Data for analysis:
_____

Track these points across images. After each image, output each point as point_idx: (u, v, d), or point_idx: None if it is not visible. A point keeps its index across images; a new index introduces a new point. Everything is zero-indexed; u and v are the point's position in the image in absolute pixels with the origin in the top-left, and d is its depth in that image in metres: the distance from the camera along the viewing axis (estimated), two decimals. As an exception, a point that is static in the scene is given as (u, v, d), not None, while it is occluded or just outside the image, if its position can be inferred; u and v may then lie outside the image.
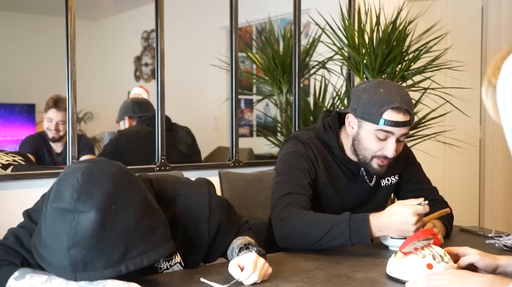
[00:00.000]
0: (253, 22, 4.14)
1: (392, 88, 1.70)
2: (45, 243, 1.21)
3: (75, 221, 1.16)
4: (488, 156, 3.76)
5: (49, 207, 1.20)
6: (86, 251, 1.16)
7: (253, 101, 4.79)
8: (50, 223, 1.19)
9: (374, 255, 1.66)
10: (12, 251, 1.30)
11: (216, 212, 1.49)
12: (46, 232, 1.21)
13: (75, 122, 2.36)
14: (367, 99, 1.70)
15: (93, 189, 1.18)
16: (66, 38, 2.32)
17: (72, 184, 1.18)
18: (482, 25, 3.75)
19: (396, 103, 1.66)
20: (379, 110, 1.67)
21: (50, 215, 1.20)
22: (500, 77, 0.86)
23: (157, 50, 2.59)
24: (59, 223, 1.17)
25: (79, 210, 1.16)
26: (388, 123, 1.67)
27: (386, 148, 1.72)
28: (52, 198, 1.21)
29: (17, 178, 2.24)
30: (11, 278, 1.25)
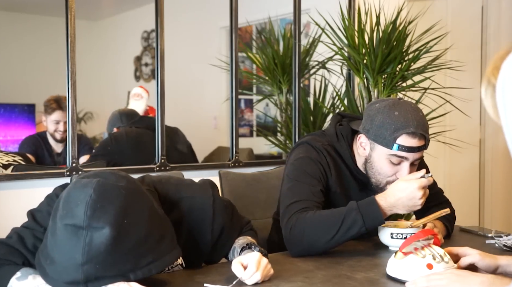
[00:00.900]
0: (253, 22, 4.14)
1: (408, 111, 1.64)
2: (53, 259, 1.20)
3: (88, 237, 1.15)
4: (488, 156, 3.76)
5: (60, 224, 1.19)
6: (99, 266, 1.16)
7: (253, 101, 4.80)
8: (61, 239, 1.19)
9: (374, 255, 1.66)
10: (15, 251, 1.30)
11: (219, 215, 1.49)
12: (56, 248, 1.19)
13: (75, 122, 2.36)
14: (381, 121, 1.65)
15: (107, 205, 1.17)
16: (66, 38, 2.32)
17: (86, 200, 1.17)
18: (482, 25, 3.75)
19: (411, 128, 1.61)
20: (393, 135, 1.62)
21: (61, 232, 1.18)
22: (499, 77, 0.86)
23: (157, 50, 2.59)
24: (71, 239, 1.16)
25: (93, 226, 1.15)
26: (402, 149, 1.63)
27: (400, 172, 1.68)
28: (62, 214, 1.19)
29: (17, 178, 2.24)
30: (13, 278, 1.24)
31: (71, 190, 1.23)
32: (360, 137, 1.74)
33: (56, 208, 1.24)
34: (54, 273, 1.20)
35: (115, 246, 1.16)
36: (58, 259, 1.19)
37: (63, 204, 1.21)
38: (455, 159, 3.74)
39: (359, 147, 1.75)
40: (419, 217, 1.83)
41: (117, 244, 1.17)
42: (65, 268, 1.17)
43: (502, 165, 3.72)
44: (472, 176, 3.80)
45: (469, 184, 3.80)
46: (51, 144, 3.25)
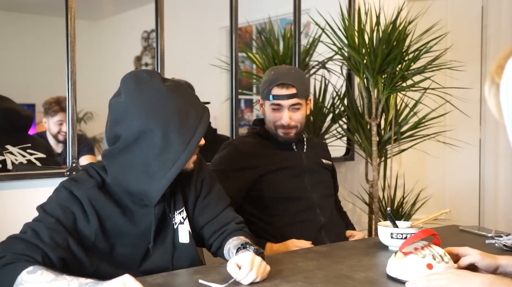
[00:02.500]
0: (253, 22, 4.14)
1: (281, 69, 2.14)
2: (182, 115, 1.43)
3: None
4: (488, 156, 3.76)
5: (164, 90, 1.43)
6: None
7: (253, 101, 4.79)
8: (175, 92, 1.45)
9: (374, 255, 1.66)
10: (32, 246, 1.32)
11: (202, 167, 1.64)
12: (178, 101, 1.44)
13: (75, 122, 2.36)
14: (263, 81, 2.11)
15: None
16: (66, 38, 2.32)
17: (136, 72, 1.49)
18: (482, 25, 3.75)
19: (280, 81, 2.04)
20: (268, 88, 2.07)
21: (168, 91, 1.44)
22: (503, 76, 0.86)
23: (157, 50, 2.59)
24: (174, 84, 1.47)
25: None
26: (276, 98, 2.06)
27: (281, 117, 2.07)
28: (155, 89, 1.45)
29: (17, 178, 2.24)
30: (24, 271, 1.26)
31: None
32: (259, 101, 2.18)
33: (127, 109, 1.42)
34: (194, 122, 1.45)
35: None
36: (185, 109, 1.45)
37: (143, 93, 1.44)
38: (455, 159, 3.74)
39: (260, 108, 2.18)
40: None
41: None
42: (193, 104, 1.48)
43: (502, 165, 3.72)
44: (472, 176, 3.80)
45: (469, 184, 3.80)
46: (51, 144, 3.26)
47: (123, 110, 1.42)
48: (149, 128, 1.40)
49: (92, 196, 1.43)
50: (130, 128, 1.40)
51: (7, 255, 1.29)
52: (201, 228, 1.61)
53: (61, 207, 1.40)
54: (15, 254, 1.29)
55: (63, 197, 1.42)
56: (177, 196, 1.57)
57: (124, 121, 1.41)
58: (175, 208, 1.55)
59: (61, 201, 1.41)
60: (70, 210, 1.40)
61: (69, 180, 1.47)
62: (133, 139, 1.41)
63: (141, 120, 1.40)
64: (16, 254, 1.29)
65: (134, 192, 1.45)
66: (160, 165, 1.41)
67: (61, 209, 1.40)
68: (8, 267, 1.27)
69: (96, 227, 1.41)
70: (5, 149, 2.49)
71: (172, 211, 1.54)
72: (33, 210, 1.44)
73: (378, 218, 2.87)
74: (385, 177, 3.10)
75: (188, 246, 1.54)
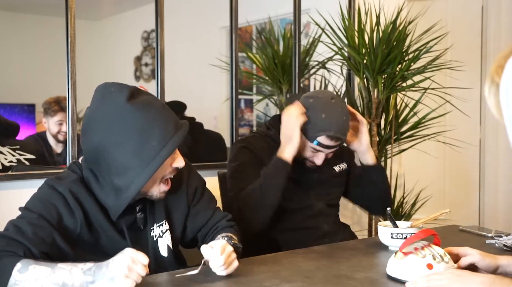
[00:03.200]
0: (253, 22, 4.14)
1: (333, 115, 1.93)
2: (145, 134, 1.34)
3: (141, 91, 1.42)
4: (488, 156, 3.75)
5: (125, 107, 1.34)
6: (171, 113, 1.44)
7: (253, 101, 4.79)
8: (138, 110, 1.35)
9: (374, 255, 1.66)
10: (14, 242, 1.30)
11: (193, 176, 1.63)
12: (139, 120, 1.35)
13: (75, 122, 2.36)
14: (309, 119, 1.93)
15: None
16: (66, 38, 2.32)
17: (110, 85, 1.41)
18: (482, 25, 3.75)
19: (331, 132, 1.91)
20: (315, 133, 1.93)
21: (130, 109, 1.35)
22: (503, 76, 0.86)
23: (157, 50, 2.59)
24: (142, 101, 1.37)
25: (133, 86, 1.41)
26: (320, 145, 1.94)
27: (316, 157, 1.99)
28: (115, 106, 1.36)
29: (17, 178, 2.24)
30: (15, 270, 1.23)
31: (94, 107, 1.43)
32: None
33: (107, 128, 1.36)
34: (158, 143, 1.35)
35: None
36: (150, 126, 1.35)
37: (104, 108, 1.38)
38: (455, 159, 3.73)
39: None
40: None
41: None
42: (163, 122, 1.37)
43: (502, 165, 3.72)
44: (472, 176, 3.80)
45: (469, 184, 3.80)
46: (51, 144, 3.26)
47: (86, 122, 1.40)
48: (105, 147, 1.34)
49: (73, 189, 1.41)
50: (89, 143, 1.38)
51: None
52: (196, 233, 1.62)
53: (43, 203, 1.39)
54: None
55: (45, 193, 1.41)
56: (157, 209, 1.53)
57: (86, 135, 1.39)
58: (154, 221, 1.52)
59: (43, 197, 1.40)
60: (53, 206, 1.38)
61: (52, 177, 1.46)
62: (93, 155, 1.38)
63: (97, 137, 1.36)
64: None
65: (100, 200, 1.43)
66: (119, 184, 1.37)
67: (43, 205, 1.38)
68: None
69: (81, 219, 1.40)
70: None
71: (150, 223, 1.51)
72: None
73: (378, 218, 2.87)
74: (385, 177, 3.09)
75: (166, 259, 1.53)
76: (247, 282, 1.37)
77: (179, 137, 1.39)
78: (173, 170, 1.46)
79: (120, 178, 1.36)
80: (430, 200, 3.28)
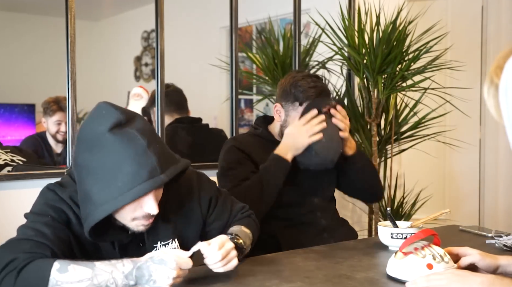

_____

Your goal: All of the data above should be printed again exactly, though none of the pictures belong in the copy.

Task response:
Track these points across images. After each image, output each point as point_idx: (u, v, d), or point_idx: None if it is not visible. A point keeps its index across images; a new index introduces a new point. Everything is zero-indexed; u and v are the point's position in the image in absolute pixels with the origin in the top-left, and d is its depth in that image in metres: the distance from the camera along the viewing axis (estimated), two decimals. As an exception, a point that is static in the scene is given as (u, v, d), not None, while it is occluded or just outside the image, if its position can be inferred; u and v may then lie outside the image.
[00:00.000]
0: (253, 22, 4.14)
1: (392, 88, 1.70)
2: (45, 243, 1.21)
3: (75, 221, 1.16)
4: (488, 156, 3.76)
5: (49, 207, 1.20)
6: (86, 251, 1.16)
7: (253, 101, 4.79)
8: (50, 223, 1.19)
9: (374, 255, 1.66)
10: (12, 251, 1.30)
11: (216, 212, 1.49)
12: (46, 232, 1.21)
13: (75, 122, 2.36)
14: (367, 99, 1.70)
15: (93, 189, 1.18)
16: (66, 38, 2.32)
17: (72, 184, 1.18)
18: (482, 25, 3.75)
19: (396, 103, 1.66)
20: (379, 110, 1.67)
21: (50, 215, 1.20)
22: (500, 77, 0.86)
23: (157, 50, 2.59)
24: (59, 223, 1.17)
25: (79, 210, 1.16)
26: (388, 123, 1.67)
27: (386, 148, 1.72)
28: (52, 198, 1.21)
29: (17, 178, 2.24)
30: (11, 278, 1.25)
[00:00.900]
0: (253, 22, 4.14)
1: (408, 111, 1.64)
2: (53, 259, 1.20)
3: (88, 237, 1.15)
4: (488, 156, 3.76)
5: (60, 224, 1.19)
6: (99, 266, 1.16)
7: (253, 101, 4.80)
8: (61, 239, 1.19)
9: (374, 255, 1.66)
10: (15, 251, 1.30)
11: (219, 215, 1.49)
12: (56, 248, 1.19)
13: (75, 122, 2.36)
14: (381, 121, 1.65)
15: (107, 205, 1.17)
16: (66, 38, 2.32)
17: (86, 200, 1.17)
18: (482, 25, 3.75)
19: (411, 128, 1.61)
20: (393, 135, 1.62)
21: (61, 232, 1.18)
22: (499, 77, 0.86)
23: (157, 50, 2.59)
24: (71, 239, 1.16)
25: (93, 226, 1.15)
26: (402, 149, 1.63)
27: (400, 172, 1.68)
28: (62, 214, 1.19)
29: (17, 178, 2.24)
30: (13, 278, 1.24)
31: (71, 190, 1.23)
32: (360, 137, 1.74)
33: (56, 208, 1.24)
34: (54, 273, 1.20)
35: (115, 246, 1.16)
36: (58, 259, 1.19)
37: (63, 204, 1.21)
38: (455, 159, 3.74)
39: (359, 147, 1.75)
40: (419, 217, 1.83)
41: (117, 244, 1.17)
42: (65, 268, 1.17)
43: (502, 165, 3.72)
44: (472, 176, 3.80)
45: (469, 184, 3.80)
46: (51, 144, 3.25)
[00:02.500]
0: (253, 22, 4.14)
1: (281, 69, 2.14)
2: (182, 115, 1.43)
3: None
4: (488, 156, 3.76)
5: (164, 90, 1.43)
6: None
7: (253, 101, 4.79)
8: (175, 92, 1.45)
9: (374, 255, 1.66)
10: (32, 246, 1.32)
11: (202, 167, 1.64)
12: (178, 101, 1.44)
13: (75, 122, 2.36)
14: (263, 81, 2.11)
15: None
16: (66, 38, 2.32)
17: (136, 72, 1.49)
18: (482, 25, 3.75)
19: (280, 81, 2.04)
20: (268, 88, 2.07)
21: (168, 91, 1.44)
22: (503, 76, 0.86)
23: (157, 50, 2.59)
24: (174, 84, 1.47)
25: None
26: (276, 98, 2.06)
27: (281, 117, 2.07)
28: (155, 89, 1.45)
29: (17, 178, 2.24)
30: (24, 271, 1.26)
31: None
32: (259, 101, 2.18)
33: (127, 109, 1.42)
34: (194, 122, 1.45)
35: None
36: (185, 109, 1.45)
37: (143, 93, 1.44)
38: (455, 159, 3.74)
39: (260, 108, 2.18)
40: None
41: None
42: (193, 104, 1.48)
43: (502, 165, 3.72)
44: (472, 176, 3.80)
45: (469, 184, 3.80)
46: (51, 144, 3.26)
47: (123, 110, 1.42)
48: (149, 128, 1.40)
49: (92, 196, 1.43)
50: (130, 128, 1.40)
51: (7, 255, 1.29)
52: (201, 228, 1.61)
53: (61, 207, 1.40)
54: (15, 254, 1.29)
55: (63, 197, 1.42)
56: (177, 196, 1.57)
57: (124, 121, 1.41)
58: (175, 208, 1.55)
59: (61, 201, 1.41)
60: (70, 210, 1.40)
61: (69, 180, 1.47)
62: (133, 139, 1.41)
63: (141, 120, 1.40)
64: (16, 254, 1.29)
65: (134, 192, 1.45)
66: (160, 165, 1.41)
67: (61, 209, 1.40)
68: (8, 267, 1.27)
69: (96, 227, 1.41)
70: (5, 149, 2.49)
71: (172, 211, 1.54)
72: (33, 210, 1.44)
73: (378, 218, 2.87)
74: (385, 177, 3.10)
75: (188, 246, 1.54)
[00:03.200]
0: (253, 22, 4.14)
1: (333, 115, 1.93)
2: (145, 134, 1.34)
3: (141, 91, 1.42)
4: (488, 156, 3.75)
5: (125, 107, 1.34)
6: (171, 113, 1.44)
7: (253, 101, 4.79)
8: (138, 110, 1.35)
9: (374, 255, 1.66)
10: (14, 242, 1.30)
11: (193, 176, 1.63)
12: (139, 120, 1.35)
13: (75, 122, 2.36)
14: (309, 119, 1.93)
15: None
16: (66, 38, 2.32)
17: (110, 85, 1.41)
18: (482, 25, 3.75)
19: (331, 132, 1.91)
20: (315, 133, 1.93)
21: (130, 109, 1.35)
22: (503, 76, 0.86)
23: (157, 50, 2.59)
24: (142, 101, 1.37)
25: (133, 86, 1.41)
26: (320, 145, 1.94)
27: (316, 157, 1.99)
28: (115, 106, 1.36)
29: (17, 178, 2.24)
30: (15, 270, 1.23)
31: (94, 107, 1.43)
32: None
33: (107, 128, 1.36)
34: (158, 143, 1.35)
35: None
36: (150, 126, 1.35)
37: (104, 108, 1.38)
38: (455, 159, 3.73)
39: None
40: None
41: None
42: (163, 122, 1.37)
43: (502, 165, 3.72)
44: (472, 176, 3.80)
45: (469, 184, 3.80)
46: (51, 144, 3.26)
47: (86, 122, 1.40)
48: (105, 147, 1.34)
49: (73, 189, 1.41)
50: (89, 143, 1.38)
51: None
52: (196, 233, 1.62)
53: (43, 203, 1.39)
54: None
55: (45, 193, 1.41)
56: (157, 209, 1.53)
57: (86, 135, 1.39)
58: (154, 221, 1.52)
59: (43, 197, 1.40)
60: (53, 206, 1.38)
61: (52, 177, 1.46)
62: (93, 155, 1.38)
63: (97, 137, 1.36)
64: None
65: (100, 200, 1.43)
66: (119, 184, 1.37)
67: (43, 205, 1.38)
68: None
69: (81, 219, 1.40)
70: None
71: (150, 223, 1.51)
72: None
73: (378, 218, 2.87)
74: (385, 177, 3.09)
75: (166, 259, 1.53)
76: (247, 282, 1.37)
77: (179, 137, 1.39)
78: (173, 170, 1.46)
79: (120, 178, 1.36)
80: (430, 200, 3.28)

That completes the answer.